• EXTRACTED DATA:
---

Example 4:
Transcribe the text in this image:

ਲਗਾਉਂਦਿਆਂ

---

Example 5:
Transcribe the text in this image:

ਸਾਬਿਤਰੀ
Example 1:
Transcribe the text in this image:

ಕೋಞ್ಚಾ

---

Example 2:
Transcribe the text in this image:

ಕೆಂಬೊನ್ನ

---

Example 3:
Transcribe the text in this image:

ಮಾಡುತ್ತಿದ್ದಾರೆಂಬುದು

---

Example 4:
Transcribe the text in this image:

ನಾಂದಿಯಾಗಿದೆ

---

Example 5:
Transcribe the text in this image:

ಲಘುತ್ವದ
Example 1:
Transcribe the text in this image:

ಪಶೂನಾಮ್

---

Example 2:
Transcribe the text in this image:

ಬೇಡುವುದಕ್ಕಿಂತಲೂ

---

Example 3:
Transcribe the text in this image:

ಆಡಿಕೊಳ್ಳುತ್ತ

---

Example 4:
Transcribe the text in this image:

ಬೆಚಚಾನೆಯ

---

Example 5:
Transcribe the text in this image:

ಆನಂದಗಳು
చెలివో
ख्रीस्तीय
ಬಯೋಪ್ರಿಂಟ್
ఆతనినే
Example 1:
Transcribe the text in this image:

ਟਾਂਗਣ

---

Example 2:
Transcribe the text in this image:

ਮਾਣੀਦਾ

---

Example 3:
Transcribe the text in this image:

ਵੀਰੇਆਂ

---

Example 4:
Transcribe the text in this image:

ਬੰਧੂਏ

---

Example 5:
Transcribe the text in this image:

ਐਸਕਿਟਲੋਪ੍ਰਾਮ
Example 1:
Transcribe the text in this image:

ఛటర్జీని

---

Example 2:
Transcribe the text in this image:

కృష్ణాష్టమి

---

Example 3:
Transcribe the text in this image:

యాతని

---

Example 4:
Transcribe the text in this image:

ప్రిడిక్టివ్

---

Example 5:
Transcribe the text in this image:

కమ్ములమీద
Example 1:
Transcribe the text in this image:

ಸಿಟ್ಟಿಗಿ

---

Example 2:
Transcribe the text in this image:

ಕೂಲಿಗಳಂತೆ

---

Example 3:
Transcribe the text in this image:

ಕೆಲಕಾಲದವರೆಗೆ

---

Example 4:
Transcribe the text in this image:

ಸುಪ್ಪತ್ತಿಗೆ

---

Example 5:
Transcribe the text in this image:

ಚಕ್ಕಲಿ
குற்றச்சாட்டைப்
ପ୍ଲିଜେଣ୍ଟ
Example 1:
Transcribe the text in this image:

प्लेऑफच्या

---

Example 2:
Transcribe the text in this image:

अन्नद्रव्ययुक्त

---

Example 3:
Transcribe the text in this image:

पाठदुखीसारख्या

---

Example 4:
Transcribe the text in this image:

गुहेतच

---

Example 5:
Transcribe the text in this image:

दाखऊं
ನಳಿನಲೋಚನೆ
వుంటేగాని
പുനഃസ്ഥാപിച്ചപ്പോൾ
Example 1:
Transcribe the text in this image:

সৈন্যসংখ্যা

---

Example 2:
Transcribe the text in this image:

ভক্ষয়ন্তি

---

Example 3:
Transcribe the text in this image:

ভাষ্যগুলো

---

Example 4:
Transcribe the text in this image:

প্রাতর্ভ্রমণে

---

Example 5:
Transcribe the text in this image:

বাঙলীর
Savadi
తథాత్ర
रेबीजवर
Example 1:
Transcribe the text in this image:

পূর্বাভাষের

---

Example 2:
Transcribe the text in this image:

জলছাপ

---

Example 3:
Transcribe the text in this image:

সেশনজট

• WHAT IS REQUIRED: Set down the listing above exactly, line for line.

• WRITTEN ANSWER:
---

Example 4:
Transcribe the text in this image:

ਲਗਾਉਂਦਿਆਂ

---

Example 5:
Transcribe the text in this image:

ਸਾਬਿਤਰੀ
Example 1:
Transcribe the text in this image:

ಕೋಞ್ಚಾ

---

Example 2:
Transcribe the text in this image:

ಕೆಂಬೊನ್ನ

---

Example 3:
Transcribe the text in this image:

ಮಾಡುತ್ತಿದ್ದಾರೆಂಬುದು

---

Example 4:
Transcribe the text in this image:

ನಾಂದಿಯಾಗಿದೆ

---

Example 5:
Transcribe the text in this image:

ಲಘುತ್ವದ
Example 1:
Transcribe the text in this image:

ಪಶೂನಾಮ್

---

Example 2:
Transcribe the text in this image:

ಬೇಡುವುದಕ್ಕಿಂತಲೂ

---

Example 3:
Transcribe the text in this image:

ಆಡಿಕೊಳ್ಳುತ್ತ

---

Example 4:
Transcribe the text in this image:

ಬೆಚಚಾನೆಯ

---

Example 5:
Transcribe the text in this image:

ಆನಂದಗಳು
చెలివో
ख्रीस्तीय
ಬಯೋಪ್ರಿಂಟ್
ఆతనినే
Example 1:
Transcribe the text in this image:

ਟਾਂਗਣ

---

Example 2:
Transcribe the text in this image:

ਮਾਣੀਦਾ

---

Example 3:
Transcribe the text in this image:

ਵੀਰੇਆਂ

---

Example 4:
Transcribe the text in this image:

ਬੰਧੂਏ

---

Example 5:
Transcribe the text in this image:

ਐਸਕਿਟਲੋਪ੍ਰਾਮ
Example 1:
Transcribe the text in this image:

ఛటర్జీని

---

Example 2:
Transcribe the text in this image:

కృష్ణాష్టమి

---

Example 3:
Transcribe the text in this image:

యాతని

---

Example 4:
Transcribe the text in this image:

ప్రిడిక్టివ్

---

Example 5:
Transcribe the text in this image:

కమ్ములమీద
Example 1:
Transcribe the text in this image:

ಸಿಟ್ಟಿಗಿ

---

Example 2:
Transcribe the text in this image:

ಕೂಲಿಗಳಂತೆ

---

Example 3:
Transcribe the text in this image:

ಕೆಲಕಾಲದವರೆಗೆ

---

Example 4:
Transcribe the text in this image:

ಸುಪ್ಪತ್ತಿಗೆ

---

Example 5:
Transcribe the text in this image:

ಚಕ್ಕಲಿ
குற்றச்சாட்டைப்
ପ୍ଲିଜେଣ୍ଟ
Example 1:
Transcribe the text in this image:

प्लेऑफच्या

---

Example 2:
Transcribe the text in this image:

अन्नद्रव्ययुक्त

---

Example 3:
Transcribe the text in this image:

पाठदुखीसारख्या

---

Example 4:
Transcribe the text in this image:

गुहेतच

---

Example 5:
Transcribe the text in this image:

दाखऊं
ನಳಿನಲೋಚನೆ
వుంటేగాని
പുനഃസ്ഥാപിച്ചപ്പോൾ
Example 1:
Transcribe the text in this image:

সৈন্যসংখ্যা

---

Example 2:
Transcribe the text in this image:

ভক্ষয়ন্তি

---

Example 3:
Transcribe the text in this image:

ভাষ্যগুলো

---

Example 4:
Transcribe the text in this image:

প্রাতর্ভ্রমণে

---

Example 5:
Transcribe the text in this image:

বাঙলীর
Savadi
తథాత్ర
रेबीजवर
Example 1:
Transcribe the text in this image:

পূর্বাভাষের

---

Example 2:
Transcribe the text in this image:

জলছাপ

---

Example 3:
Transcribe the text in this image:

সেশনজট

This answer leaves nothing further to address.